Le concept libérateur d’autodétermination est ainsi détourné selon une vision libérale consistant à porter individuellement le poids de l’adaptation aux attentes sociétales. On doit faciliter son inclusion en apprenant de meilleures habiletés sociales, en consultant des professionnels ayant des bonnes pratiques pour accéder à des droits basiques et sans conditions (éducation, logement, travail). Ce salon est d’ailleurs centré sur les aidants et les professionnels puisque seulement ⅓ d’autistes y assisteraient selon la présidente de l’As des Ass, à eux de construire le projet de vie et pas à la personne autiste de choisir sa vie, indépendamment d’un “projet”. La pair-aidance et le pouvoir d’agir sont seulement accordés aux autistes vus comme autonomes (entendu comme les plus valides et pouvant se gérer seuls), comme on peut le voir dans les GEMs construits pour exclure les autistes au-delà d’un certain niveau d’autonomie. Cela nie aussi le handicap et les besoins des autistes vus comme légers en les privant de l’aide dont ils ont besoin et en les forçant à être neurotypique et valide, au détriment de leur santé et de leur bien-être.

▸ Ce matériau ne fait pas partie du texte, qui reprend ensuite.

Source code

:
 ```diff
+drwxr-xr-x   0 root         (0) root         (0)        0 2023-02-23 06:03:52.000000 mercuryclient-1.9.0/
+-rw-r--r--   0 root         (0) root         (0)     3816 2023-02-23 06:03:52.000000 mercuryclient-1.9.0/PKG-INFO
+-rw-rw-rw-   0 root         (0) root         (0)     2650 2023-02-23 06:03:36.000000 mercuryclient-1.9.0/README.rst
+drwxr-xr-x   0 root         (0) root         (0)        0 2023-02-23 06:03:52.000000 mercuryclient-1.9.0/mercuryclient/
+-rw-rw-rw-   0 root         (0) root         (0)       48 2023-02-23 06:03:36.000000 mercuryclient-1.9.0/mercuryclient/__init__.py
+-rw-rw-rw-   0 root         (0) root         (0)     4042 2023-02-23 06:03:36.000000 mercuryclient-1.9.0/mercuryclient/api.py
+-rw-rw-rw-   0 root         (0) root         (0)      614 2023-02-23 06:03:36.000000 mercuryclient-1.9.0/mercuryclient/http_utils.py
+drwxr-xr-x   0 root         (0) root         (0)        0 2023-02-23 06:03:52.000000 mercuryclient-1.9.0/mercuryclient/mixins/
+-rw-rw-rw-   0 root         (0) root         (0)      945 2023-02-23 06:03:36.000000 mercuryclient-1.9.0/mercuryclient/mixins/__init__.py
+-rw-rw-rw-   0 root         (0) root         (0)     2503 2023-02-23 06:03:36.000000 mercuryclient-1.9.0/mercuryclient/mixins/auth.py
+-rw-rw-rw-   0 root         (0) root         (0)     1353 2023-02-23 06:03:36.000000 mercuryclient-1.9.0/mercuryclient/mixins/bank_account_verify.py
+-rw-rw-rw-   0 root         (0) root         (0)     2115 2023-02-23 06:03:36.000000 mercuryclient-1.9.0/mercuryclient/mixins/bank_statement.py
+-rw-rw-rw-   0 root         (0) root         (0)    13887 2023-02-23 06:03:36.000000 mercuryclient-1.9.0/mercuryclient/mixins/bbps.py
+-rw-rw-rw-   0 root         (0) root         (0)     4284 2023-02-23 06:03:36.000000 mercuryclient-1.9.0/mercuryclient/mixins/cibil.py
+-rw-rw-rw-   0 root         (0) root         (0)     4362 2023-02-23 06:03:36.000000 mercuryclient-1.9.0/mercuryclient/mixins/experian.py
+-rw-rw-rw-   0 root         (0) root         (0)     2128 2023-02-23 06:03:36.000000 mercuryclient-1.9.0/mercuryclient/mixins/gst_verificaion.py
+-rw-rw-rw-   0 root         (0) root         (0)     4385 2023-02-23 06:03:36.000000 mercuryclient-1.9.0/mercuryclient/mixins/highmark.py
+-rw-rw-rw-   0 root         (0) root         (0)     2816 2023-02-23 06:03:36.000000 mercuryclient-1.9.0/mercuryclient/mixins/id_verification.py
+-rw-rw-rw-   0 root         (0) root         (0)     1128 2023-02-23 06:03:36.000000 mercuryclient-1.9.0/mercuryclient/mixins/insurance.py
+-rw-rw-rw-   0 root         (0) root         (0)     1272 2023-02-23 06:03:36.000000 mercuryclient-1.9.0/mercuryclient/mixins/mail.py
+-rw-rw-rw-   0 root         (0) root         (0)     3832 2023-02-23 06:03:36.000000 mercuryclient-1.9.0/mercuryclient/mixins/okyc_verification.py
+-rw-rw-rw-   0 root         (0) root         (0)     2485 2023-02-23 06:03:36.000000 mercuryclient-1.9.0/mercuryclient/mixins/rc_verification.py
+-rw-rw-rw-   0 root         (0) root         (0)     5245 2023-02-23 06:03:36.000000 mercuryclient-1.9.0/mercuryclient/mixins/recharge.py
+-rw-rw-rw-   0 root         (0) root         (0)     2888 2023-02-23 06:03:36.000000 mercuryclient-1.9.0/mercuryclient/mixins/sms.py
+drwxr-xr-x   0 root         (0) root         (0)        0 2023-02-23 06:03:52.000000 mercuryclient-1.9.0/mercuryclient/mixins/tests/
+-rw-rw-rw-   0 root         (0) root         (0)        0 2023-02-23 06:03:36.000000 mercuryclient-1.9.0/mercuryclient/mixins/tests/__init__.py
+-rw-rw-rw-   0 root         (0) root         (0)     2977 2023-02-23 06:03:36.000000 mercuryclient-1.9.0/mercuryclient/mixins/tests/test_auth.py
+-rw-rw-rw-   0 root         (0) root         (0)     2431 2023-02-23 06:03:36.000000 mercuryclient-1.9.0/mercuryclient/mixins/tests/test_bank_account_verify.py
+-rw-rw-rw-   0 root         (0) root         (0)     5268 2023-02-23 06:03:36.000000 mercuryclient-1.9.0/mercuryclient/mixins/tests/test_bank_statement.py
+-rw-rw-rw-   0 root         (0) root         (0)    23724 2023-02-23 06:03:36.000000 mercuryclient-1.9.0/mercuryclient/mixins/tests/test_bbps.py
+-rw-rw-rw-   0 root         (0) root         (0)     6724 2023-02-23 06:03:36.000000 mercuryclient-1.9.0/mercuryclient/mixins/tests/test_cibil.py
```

Ce salon renforce l’idéologie validiste, capitaliste et eugéniste grâce aux étiquettes de fonctionnement classant les êtres humains selon leurs capacités et leur utilité à la société. Ce salon est à l’opposé d’une vision émancipatrice du handicap basée sur les droits humains et sur l’égalité en donnant les moyens d’accomplir ses choix et sa propre vie : aménagements, acceptation, aide humaine sans conditions, adaptation des milieux de vie dès le départ.
Le collectif Handivergence, collectif antivalidiste de Lille, a condamné de façon argumentée ce salon : on ne peut que les rejoindre dans leur dénonciation de cette vision validiste et capitaliste des personnes autistes. Ce salon maintient la privation de droits et d’autonomie de la majorité de la population autiste, qui ne bénéficie pas d’aides humaines, d’adaptations et de moyens de communication appropriés pour accéder aux mêmes opportunités et aux mêmes droits que les autres.
Ce terme “Aspie days” est détestable et suprématiste, il perpétue et renforce nos discriminations et nos oppressions, il s’agit de suprématisme Aspie et il faut le dénoncer avec force.